これは同時に、どんな強靭なシステムでも攻略できる万能の攻撃法は存在しないし、脆弱性が無いことを完璧に保証する方法も存在しないことを示している。確かに侵入検査システムやサービスを提供する企業もあるが、それらはいずれも、既知の攻撃手法が一定の条件下で効かないことを保証できるだけだ。
2019/7/5 4:37

高度化する攻撃

高度化する情報社会では、価値の交換も更に、インターネットに移行していく。価値あるところに犯罪もあり、攻撃手法も高度化していく。中には一般に知られていない穴を見つけて攻撃してくる犯罪者もいる。ゼロデイ攻撃と言われるものだ。

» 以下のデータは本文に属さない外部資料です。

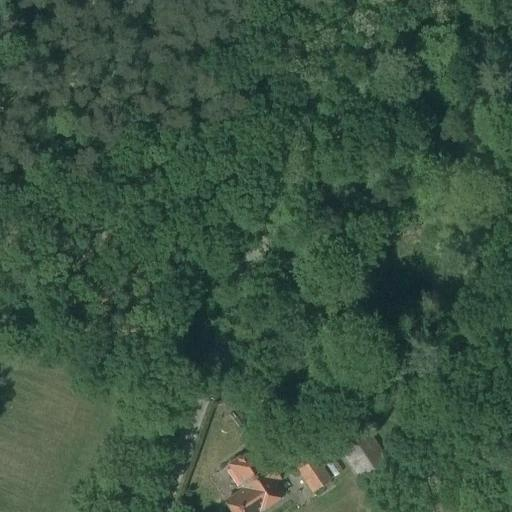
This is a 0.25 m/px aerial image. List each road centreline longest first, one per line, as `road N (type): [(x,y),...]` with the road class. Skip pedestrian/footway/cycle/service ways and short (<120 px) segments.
road 1 (unclassified): [(158,511),(343,0)]
road 2 (unknown): [(0,163),(49,149),(133,103),(231,101),(295,124)]
road 3 (unknown): [(511,153),(431,131),(295,124)]
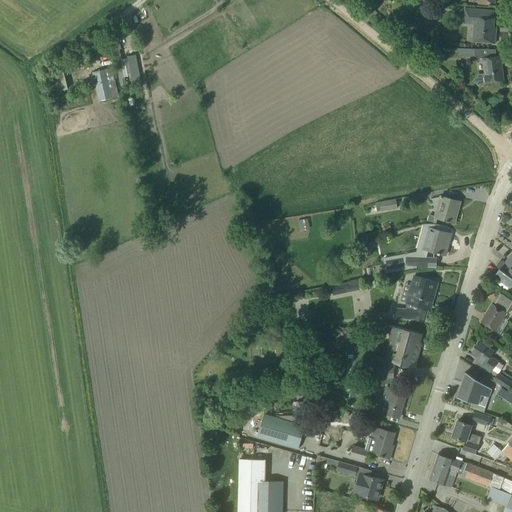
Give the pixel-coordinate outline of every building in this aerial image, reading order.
[(465,8),(464,23),(473,24),(472,42),(485,43),(495,44),(496,32),(493,31),(494,18),(493,18),(494,10),(483,10),(473,9),(465,8)] [(133,56),(132,47),(123,49),(125,57),(122,58),(126,77),(140,75),(136,55),(133,56)] [(473,49),(457,48),(458,59),(474,57),(473,49)] [(438,61),(445,61),(446,54),(441,53),(441,49),(434,49),(433,57),(438,57),(438,61)] [(495,50),(473,49),(474,57),(478,59),(483,59),(496,57),(495,50)] [(485,85),(487,82),(503,80),(499,56),(496,57),(483,59),(485,73),(477,74),(473,81),(480,86),(485,85)] [(98,101),(119,97),(117,88),(114,89),(112,76),(108,77),(107,69),(92,72),(97,97),(98,97),(98,101)] [(59,91),(70,89),(68,76),(56,79),(59,91)] [(440,196),(435,216),(434,217),(435,217),(446,220),(446,221),(448,222),(449,221),(454,223),(457,212),(456,212),(459,202),(460,202),(460,201),(440,196)] [(397,208),(396,207),(395,199),(380,202),(376,203),(378,211),(397,208)] [(429,214),(427,221),(433,222),(435,217),(434,217),(435,216),(429,214)] [(309,218),(299,220),(301,229),(310,228),(309,218)] [(422,248),(428,250),(437,253),(437,254),(440,254),(440,253),(445,255),(448,244),(447,244),(450,234),(451,234),(445,232),(446,226),(436,224),(434,229),(428,227),(422,248)] [(511,253),(505,263),(502,261),(497,267),(499,269),(494,275),(510,287),(511,284),(511,253)] [(406,257),(406,264),(429,265),(429,257),(425,257),(413,256),(413,257),(406,257)] [(380,264),(372,265),(374,275),(382,274),(380,264)] [(396,308),(396,317),(411,318),(412,309),(411,309),(413,304),(420,306),(429,309),(430,309),(433,298),(430,298),(434,282),(434,281),(428,279),(414,276),(411,285),(406,303),(405,308),(396,308)] [(363,288),(361,280),(332,286),(333,294),(363,288)] [(495,331),(506,311),(508,313),(511,308),(511,306),(511,298),(508,296),(500,291),(493,303),(492,303),(481,322),(489,327),(495,331)] [(391,342),(388,353),(394,354),(392,361),(414,367),(419,348),(417,348),(421,335),(389,326),(391,342)] [(497,374),(498,373),(498,374),(503,366),(496,361),(488,356),(492,350),(479,341),(472,353),(479,358),(476,362),(489,371),(490,369),(497,374)] [(377,367),(365,367),(365,368),(365,377),(377,377),(377,367)] [(393,367),(377,367),(377,377),(393,377),(393,367)] [(477,404),(481,395),(488,397),(491,389),(465,372),(456,397),(477,404)] [(498,373),(497,374),(493,380),(507,389),(511,382),(498,374),(498,373)] [(377,411),(384,413),(399,417),(406,393),(392,388),(392,389),(386,387),(383,398),(381,397),(377,411)] [(305,421),(306,416),(302,415),(286,416),(278,413),(276,417),(275,417),(275,416),(271,415),(270,416),(265,414),(258,437),(297,449),(305,421)] [(472,420),(491,426),(493,419),(474,413),(472,420)] [(463,449),(472,452),(475,453),(480,436),(468,432),(471,425),(457,420),(452,436),(466,441),(463,449)] [(392,449),(390,449),(394,433),(385,430),(373,426),(370,438),(368,437),(365,450),(367,450),(367,451),(372,453),(381,455),(381,457),(389,460),(392,449)] [(511,438),(501,451),(502,452),(511,460),(511,438)] [(367,451),(367,450),(365,450),(353,446),(350,456),(365,461),(367,451)] [(450,468),(450,469),(457,472),(457,471),(463,473),(462,475),(488,485),(491,487),(511,494),(511,480),(504,477),(493,473),(467,463),(466,464),(453,460),(453,459),(438,454),(434,462),(450,468)] [(319,455),(317,465),(328,468),(329,464),(334,465),(335,458),(319,455)] [(282,511),(283,482),(265,481),(265,459),(239,459),(237,511),(282,511)] [(337,471),(355,476),(357,466),(339,461),(337,471)] [(448,474),(450,469),(450,468),(434,462),(429,479),(445,485),(450,487),(454,476),(448,474)] [(356,486),(354,492),(360,494),(377,499),(383,480),(363,474),(363,475),(359,474),(356,486)] [(511,494),(491,487),(486,499),(511,508),(511,494)]
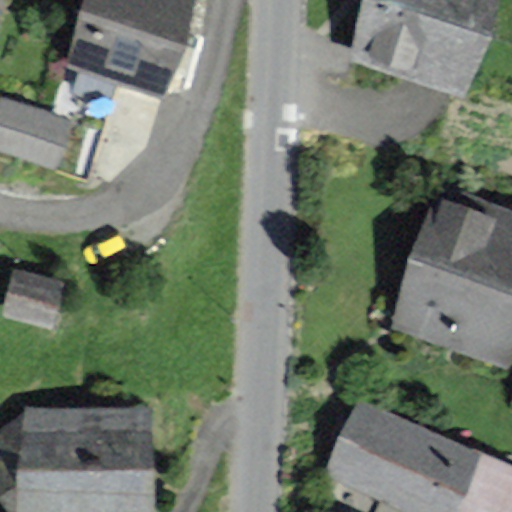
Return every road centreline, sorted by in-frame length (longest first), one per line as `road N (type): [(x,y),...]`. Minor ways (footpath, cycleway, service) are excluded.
road 1 (unclassified): [(274,0),(261,409)]
road 2 (residential): [(0,204),(57,213),(137,189),(190,123),(228,0)]
road 3 (residential): [(181,511),(225,425),(261,409)]
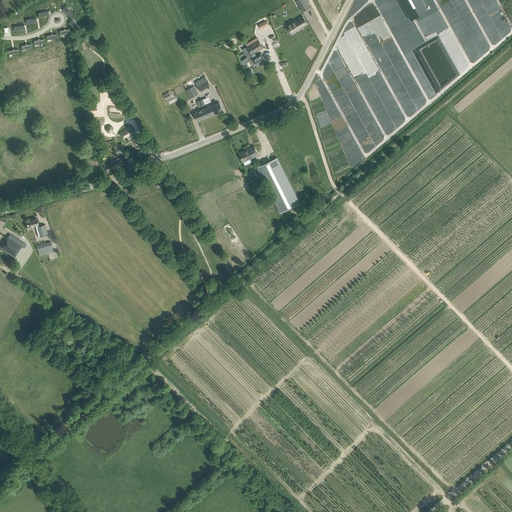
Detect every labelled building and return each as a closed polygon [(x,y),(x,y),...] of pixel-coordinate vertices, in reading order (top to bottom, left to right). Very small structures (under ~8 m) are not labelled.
[(298,0),(301,5),(299,6),(302,11),(309,7),(304,0),(298,0)] [(426,0),(405,0),(410,10),(428,2),(426,0)] [(65,7),(62,10),(66,13),(70,16),(71,16),(70,16),(73,13),(65,7)] [(296,22),(288,27),(291,34),(301,29),(300,28),(307,24),(303,17),(298,20),(296,21),(296,22)] [(71,20),(68,23),(72,26),(77,29),(79,26),(71,20)] [(248,47),(243,50),(247,57),(248,57),(254,66),(257,64),(258,65),(265,60),(261,54),(258,55),(256,52),(263,47),(259,40),(248,47)] [(210,85),(205,76),(195,82),(200,91),(210,85)] [(186,90),(190,98),(198,94),(194,86),(186,90)] [(171,97),(168,92),(163,95),(166,100),(171,97)] [(220,103),(194,113),(197,121),(223,111),(220,103)] [(133,128),(122,135),(126,143),(133,139),(138,148),(145,144),(138,132),(136,133),(133,128)] [(117,145),(113,147),(116,153),(125,150),(122,143),(117,145)] [(254,147),(246,151),(245,150),(239,153),(243,161),(249,158),(249,159),(258,155),(254,146),(253,146),(254,147)] [(120,157),(104,165),(107,172),(124,164),(120,157)] [(258,167),(280,212),(300,203),(277,157),(258,167)] [(27,227),(31,226),(30,226),(35,225),(38,237),(48,234),(45,225),(39,226),(36,218),(32,219),(32,218),(29,219),(29,220),(29,223),(26,224),(27,227)] [(7,237),(0,247),(15,256),(21,246),(16,243),(18,239),(15,238),(13,241),(10,239),(7,237)] [(50,241),(46,242),(36,245),(40,256),(53,252),(50,241)]
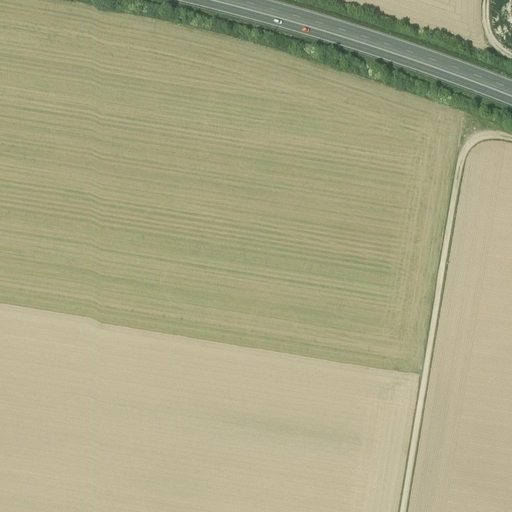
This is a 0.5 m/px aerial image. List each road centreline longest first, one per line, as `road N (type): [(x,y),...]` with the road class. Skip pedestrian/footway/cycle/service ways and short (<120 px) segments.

社会が高度化するなら、犯罪も高度化する。
2019/7/5 4:38

それでも対策する理由と手段

人もシステムも完全ではなく、攻撃も高度となれば難しい状況だけど、それでも多くの人が確からしいと信じることを知り、明らかに弱いところを補強する行為には意味がある。誰もが知る深刻な脆弱性は、対処しておく方が致命傷を負いづらくなる。
2019/7/5 4:40

脆弱性については、さまざまな対策方法も公開されているので、時間のあるときに見ておくと参考になる。

www.ipa.go.jp

2019/7/5 4:41

仕組みから知る

ものごとの仕組みを知ることも、知識を補強するために役に立つ。情報社会を支える高度なインターネットの仕組みも、もとは研究者たちがお試しで書いたRFCと呼ばれるドキュメントをもとに実装されている。中には冗談のようなものもあるので面白い。自分に近い分野の原理に触れておくことはためになる。
2019/7/5 4:42

日本の交通と電子決済を支えるSuicaだって、それを構成する理論はとある博士論文に書かれている。椎橋章夫氏の「異種統合型情報サービスシステムにおける自律分散アシュアランス技術の研究」がそれだ。分散システムに関心ある技術者は読んでみるのをおすすめする。
2019/7/5 4:43

このように多くの人達が書いてきた、論文や仕様書やプログラムなどの概念的なものによって、わたしたちの日々の通信や支払いなどの、あたりまえに思える行動が支援されていることに思いを馳せるのはおもしろい。
2019/7/5 4:44

人類の知性を間借りする

考えてみると、人は単体で存在できるものではない。もしも赤子が大自然に単身で放り出されたとしたら、生き延びられる可能性はないだろう。人は誰でも教育と知識を得てこそ人で有り得る。人間の知性は社会の知性の部分的なコピーだという考え方もあって、たぶん正しいと思う。

kawango.hatenablog.com

2019/7/5 4:46

そうであるとするなら、個人としての知識を補強して脆弱性を減らすためには、意図的に巨人の肩に乗っていくことが効果的で、それによって見える世界も広がるし、到達できる場所も多くなるのだろう。そのために、コンピュータ技術者たちはアルゴリズムやデータ構造や計算理論を知ろうとするのだろう。
2019/7/5 4:48

知らなかった人達や、知らなかった自分と向き合う

だから、書を抱え、ペンを取ろう。私達が向き合うべきなのは、どこか遠くの無能な経営者ではなく、自分の身近にいる技術にさほど詳しくない人達なのだと思う。例えば上司や友人や家族が、危ない決断を下そうとしたときに確実に説得できる理論や言葉や信頼を持つためには、日々の努力が要るように思う。